Telah empat tahun merantau, ini adalah kali pertama Salman melakoni rute janggal, yakni Ambon-Jakarta-Kuala Lumpur-Aceh. Ia akan berangkat dari Ambon dengan Batik Air pada 25 Juni 2019, lalu bermalam di Jakarta.
Keesokan harinya, ia akan menumpang AirAsia ke Kuala Lumpur, baru melanjutkan penerbangan dengan maskapai yang sama ke Aceh. “Benar-benar hanya singgah dua jam di bandara,” ujarnya, Selasa (14/5).
Lalu, berapa yang dihematnya dengan rute tersebut? Menurutnya, total biaya yang dihabiskannya dari Ambon ke Aceh sekitar Rp 4,5 juta. Dia mengaku selisih bisa sampai Rp 1,3 juta daripada tiket tanpa transit di Kuala Lumpur.
Padahal tahun lalu, untuk mudik dengan rute Ambon-Jakarta-Aceh, Salman hanya merogoh kocek Rp 3,5 juta. Jadi, bisa dikata kenaikan biaya untuk mudik kali ini cukup signifikan, sehingga ia memilih untuk mengambil rute singgah di Kuala Lumpur terlebih dahulu.
(Baca: Tarif Batas Atas Tiket Turun, Perusahaan Penerbangan Terancam Tertekan)
Dwi Riyanto juga mengalami perubahan susana mudik lebaran ke kampung istrinya di Surabaya yang biasanya menggunakan pesawat. Mahalnya tiket pesawat membuat dia memikirkan moda transportasi lain.
Maskapai low cost carrier (LCC) atau maskapai penerbangan murah, seperti Lion Air biasanya mematok harga tiket terendah di kisaran Rp 750 ribu.

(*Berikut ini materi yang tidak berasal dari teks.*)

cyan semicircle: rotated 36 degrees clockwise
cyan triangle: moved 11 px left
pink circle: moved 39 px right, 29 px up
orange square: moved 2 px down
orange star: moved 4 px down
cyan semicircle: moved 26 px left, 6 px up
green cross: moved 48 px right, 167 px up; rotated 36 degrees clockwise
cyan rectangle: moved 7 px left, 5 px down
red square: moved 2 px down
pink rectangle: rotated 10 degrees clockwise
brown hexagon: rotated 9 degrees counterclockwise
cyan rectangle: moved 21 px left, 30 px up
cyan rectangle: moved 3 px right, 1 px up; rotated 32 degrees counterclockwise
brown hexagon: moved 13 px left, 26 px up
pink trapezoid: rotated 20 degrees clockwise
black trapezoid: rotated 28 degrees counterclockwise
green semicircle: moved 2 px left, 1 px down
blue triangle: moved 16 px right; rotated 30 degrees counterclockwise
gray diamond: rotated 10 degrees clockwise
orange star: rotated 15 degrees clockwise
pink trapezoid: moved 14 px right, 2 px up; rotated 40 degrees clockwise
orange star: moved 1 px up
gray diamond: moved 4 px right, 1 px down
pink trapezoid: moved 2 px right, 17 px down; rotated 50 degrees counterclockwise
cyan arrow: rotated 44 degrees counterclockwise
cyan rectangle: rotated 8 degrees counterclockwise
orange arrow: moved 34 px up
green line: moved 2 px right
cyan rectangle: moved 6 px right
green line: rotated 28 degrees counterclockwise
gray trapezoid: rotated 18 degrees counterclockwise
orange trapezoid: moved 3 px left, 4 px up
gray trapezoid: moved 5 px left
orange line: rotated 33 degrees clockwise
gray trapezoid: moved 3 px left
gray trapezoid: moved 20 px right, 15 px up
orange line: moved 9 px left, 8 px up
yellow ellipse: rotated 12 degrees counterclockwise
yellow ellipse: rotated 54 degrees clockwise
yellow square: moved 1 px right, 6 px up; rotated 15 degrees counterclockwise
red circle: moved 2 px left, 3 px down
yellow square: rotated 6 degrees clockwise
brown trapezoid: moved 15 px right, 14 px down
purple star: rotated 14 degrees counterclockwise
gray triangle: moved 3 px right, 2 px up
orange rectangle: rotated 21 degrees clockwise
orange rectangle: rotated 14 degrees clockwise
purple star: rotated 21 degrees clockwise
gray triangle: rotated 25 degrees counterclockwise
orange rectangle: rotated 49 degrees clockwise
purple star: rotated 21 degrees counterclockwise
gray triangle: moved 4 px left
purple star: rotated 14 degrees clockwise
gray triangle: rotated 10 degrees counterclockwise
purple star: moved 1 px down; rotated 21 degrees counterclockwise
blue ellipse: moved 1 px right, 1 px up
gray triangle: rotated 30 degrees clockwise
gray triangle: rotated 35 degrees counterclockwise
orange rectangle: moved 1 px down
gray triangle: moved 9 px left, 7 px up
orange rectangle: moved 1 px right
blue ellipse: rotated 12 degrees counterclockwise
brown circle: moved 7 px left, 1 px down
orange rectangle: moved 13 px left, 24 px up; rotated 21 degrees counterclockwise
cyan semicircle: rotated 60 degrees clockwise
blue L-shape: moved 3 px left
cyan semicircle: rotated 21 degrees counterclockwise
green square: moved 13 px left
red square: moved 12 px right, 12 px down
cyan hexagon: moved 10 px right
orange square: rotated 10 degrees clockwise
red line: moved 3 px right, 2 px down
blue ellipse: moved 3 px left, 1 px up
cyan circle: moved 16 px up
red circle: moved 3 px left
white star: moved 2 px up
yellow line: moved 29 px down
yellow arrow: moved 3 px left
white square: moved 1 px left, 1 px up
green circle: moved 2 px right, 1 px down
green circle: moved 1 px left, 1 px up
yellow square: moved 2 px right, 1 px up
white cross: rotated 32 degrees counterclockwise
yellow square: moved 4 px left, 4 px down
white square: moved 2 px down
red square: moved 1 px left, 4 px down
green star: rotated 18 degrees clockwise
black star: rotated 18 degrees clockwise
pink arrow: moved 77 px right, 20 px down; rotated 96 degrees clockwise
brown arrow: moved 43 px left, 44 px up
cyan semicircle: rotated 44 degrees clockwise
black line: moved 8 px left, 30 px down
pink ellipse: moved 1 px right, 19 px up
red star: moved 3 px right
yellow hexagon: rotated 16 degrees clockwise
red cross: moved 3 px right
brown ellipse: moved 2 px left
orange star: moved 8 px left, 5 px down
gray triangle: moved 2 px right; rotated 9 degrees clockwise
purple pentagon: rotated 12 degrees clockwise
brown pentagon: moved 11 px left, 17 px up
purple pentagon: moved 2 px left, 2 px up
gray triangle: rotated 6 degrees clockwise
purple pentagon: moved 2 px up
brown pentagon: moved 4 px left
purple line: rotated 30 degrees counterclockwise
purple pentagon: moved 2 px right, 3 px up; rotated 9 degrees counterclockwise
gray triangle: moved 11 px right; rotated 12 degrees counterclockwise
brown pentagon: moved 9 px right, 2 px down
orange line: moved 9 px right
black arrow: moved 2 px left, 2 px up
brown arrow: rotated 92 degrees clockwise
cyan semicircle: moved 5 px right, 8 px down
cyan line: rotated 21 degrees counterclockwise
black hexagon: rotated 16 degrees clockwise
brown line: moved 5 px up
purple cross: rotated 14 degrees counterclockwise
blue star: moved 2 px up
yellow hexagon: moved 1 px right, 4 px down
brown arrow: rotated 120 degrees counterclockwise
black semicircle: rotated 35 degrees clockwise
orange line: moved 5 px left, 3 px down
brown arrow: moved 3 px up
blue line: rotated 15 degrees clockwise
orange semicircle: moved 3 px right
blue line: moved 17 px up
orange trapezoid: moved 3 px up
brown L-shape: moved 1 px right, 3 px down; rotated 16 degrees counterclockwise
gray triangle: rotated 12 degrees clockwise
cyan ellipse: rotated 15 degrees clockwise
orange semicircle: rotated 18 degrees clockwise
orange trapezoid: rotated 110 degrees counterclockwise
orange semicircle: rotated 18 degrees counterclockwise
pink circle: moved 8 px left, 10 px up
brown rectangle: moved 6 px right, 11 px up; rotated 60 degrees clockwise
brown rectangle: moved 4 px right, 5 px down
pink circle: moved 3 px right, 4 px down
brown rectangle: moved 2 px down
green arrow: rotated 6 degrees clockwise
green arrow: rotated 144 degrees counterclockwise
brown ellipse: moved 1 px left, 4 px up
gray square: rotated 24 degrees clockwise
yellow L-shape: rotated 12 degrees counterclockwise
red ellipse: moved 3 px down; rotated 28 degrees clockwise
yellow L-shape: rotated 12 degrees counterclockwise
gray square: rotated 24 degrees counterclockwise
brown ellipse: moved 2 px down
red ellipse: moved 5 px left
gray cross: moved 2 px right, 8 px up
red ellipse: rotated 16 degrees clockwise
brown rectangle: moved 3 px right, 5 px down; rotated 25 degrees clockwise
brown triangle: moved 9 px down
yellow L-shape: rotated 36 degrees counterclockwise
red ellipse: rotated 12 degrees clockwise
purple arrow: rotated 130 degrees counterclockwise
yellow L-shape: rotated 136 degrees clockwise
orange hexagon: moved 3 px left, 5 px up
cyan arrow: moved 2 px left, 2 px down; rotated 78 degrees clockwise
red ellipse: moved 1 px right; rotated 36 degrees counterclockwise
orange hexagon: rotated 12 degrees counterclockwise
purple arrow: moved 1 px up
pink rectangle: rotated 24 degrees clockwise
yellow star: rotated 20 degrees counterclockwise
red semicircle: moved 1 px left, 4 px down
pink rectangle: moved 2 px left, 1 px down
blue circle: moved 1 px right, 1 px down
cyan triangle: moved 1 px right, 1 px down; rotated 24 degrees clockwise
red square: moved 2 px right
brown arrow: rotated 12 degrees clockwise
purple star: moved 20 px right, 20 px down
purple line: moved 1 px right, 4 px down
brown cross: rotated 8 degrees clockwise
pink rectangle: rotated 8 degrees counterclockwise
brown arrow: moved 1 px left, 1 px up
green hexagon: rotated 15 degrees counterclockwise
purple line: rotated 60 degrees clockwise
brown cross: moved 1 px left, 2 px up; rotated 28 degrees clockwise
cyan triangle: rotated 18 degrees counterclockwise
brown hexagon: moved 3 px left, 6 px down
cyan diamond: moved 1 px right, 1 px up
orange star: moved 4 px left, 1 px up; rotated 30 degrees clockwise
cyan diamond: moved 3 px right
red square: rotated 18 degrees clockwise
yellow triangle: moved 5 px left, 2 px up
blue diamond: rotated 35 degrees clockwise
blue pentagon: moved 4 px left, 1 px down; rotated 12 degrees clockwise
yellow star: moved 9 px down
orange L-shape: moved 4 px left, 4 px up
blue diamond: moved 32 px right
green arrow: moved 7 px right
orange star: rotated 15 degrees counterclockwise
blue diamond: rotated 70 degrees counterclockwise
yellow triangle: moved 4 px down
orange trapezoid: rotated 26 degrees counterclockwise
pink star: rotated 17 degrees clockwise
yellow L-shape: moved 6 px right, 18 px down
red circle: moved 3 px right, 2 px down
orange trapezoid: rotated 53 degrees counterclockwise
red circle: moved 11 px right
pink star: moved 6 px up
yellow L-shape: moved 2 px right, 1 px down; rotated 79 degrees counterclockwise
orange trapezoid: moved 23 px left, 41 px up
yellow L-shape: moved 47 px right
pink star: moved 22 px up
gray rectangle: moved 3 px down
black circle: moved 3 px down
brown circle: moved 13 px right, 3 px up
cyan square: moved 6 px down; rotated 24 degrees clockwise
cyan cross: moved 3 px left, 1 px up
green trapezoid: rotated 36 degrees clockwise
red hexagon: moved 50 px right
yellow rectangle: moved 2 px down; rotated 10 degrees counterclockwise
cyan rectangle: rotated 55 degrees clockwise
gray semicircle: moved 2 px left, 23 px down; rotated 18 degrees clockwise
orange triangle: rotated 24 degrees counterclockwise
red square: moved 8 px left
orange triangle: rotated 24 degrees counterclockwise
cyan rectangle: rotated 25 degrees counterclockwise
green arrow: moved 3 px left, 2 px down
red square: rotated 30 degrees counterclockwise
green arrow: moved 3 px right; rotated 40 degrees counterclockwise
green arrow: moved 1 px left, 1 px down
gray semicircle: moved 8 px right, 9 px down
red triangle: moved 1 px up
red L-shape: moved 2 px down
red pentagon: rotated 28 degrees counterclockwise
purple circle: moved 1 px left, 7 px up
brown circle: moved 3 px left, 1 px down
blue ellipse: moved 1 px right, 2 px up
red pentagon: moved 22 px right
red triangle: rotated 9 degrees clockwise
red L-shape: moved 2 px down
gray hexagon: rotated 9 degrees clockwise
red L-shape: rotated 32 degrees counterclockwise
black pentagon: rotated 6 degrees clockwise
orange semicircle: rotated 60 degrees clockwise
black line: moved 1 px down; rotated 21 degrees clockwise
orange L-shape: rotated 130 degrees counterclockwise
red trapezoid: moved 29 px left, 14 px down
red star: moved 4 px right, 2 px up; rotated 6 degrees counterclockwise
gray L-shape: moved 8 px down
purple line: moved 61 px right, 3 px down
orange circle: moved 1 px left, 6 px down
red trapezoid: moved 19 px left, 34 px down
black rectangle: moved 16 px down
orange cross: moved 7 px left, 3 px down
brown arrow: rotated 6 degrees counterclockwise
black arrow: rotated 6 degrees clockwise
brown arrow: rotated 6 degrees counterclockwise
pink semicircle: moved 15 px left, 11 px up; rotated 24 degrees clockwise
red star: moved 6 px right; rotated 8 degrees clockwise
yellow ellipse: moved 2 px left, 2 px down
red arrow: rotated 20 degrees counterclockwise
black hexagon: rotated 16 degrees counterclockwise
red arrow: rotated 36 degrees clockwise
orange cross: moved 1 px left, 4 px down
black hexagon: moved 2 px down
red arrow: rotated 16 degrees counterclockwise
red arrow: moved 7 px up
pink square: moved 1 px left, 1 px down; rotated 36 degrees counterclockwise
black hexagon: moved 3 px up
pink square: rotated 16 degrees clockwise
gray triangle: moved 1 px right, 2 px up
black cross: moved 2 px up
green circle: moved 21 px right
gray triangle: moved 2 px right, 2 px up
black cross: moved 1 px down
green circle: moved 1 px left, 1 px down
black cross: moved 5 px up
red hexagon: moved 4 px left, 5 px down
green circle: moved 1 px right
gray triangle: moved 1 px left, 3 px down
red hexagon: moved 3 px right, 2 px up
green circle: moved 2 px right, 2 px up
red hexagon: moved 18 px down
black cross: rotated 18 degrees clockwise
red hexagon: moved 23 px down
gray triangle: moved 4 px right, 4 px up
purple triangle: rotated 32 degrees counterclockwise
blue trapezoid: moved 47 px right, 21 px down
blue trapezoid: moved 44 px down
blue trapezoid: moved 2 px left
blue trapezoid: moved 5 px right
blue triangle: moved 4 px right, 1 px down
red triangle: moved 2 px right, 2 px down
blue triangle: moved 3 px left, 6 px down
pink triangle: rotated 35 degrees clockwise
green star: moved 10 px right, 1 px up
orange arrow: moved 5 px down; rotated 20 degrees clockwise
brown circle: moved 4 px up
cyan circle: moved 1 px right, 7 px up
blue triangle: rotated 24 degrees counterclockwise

Namun, untuk h-4 Lebaran harga tiket melonjak sampai Rp 1,3 juta atau Rp 2,7 juta untuk tiket pulang pergi. Harga ini ia katakan belum termasuk bagasi.
Jika berangkat dengan istri dan anaknya, Dwi harus merogoh minimal Rp 8,1 juta untuk tiket pesawat saja. Padahal biasanya budget untuk tiket pesawat tak sampai Rp 6 juta untuk tiga orang.
"Saya mudik selalu ketika hari Lebaran untuk penerbangan sore, hari-H itu harga paling murah dalam rentang bulan ramadan seharga Rp 600 ribu untuk satu orang," kata Dwi.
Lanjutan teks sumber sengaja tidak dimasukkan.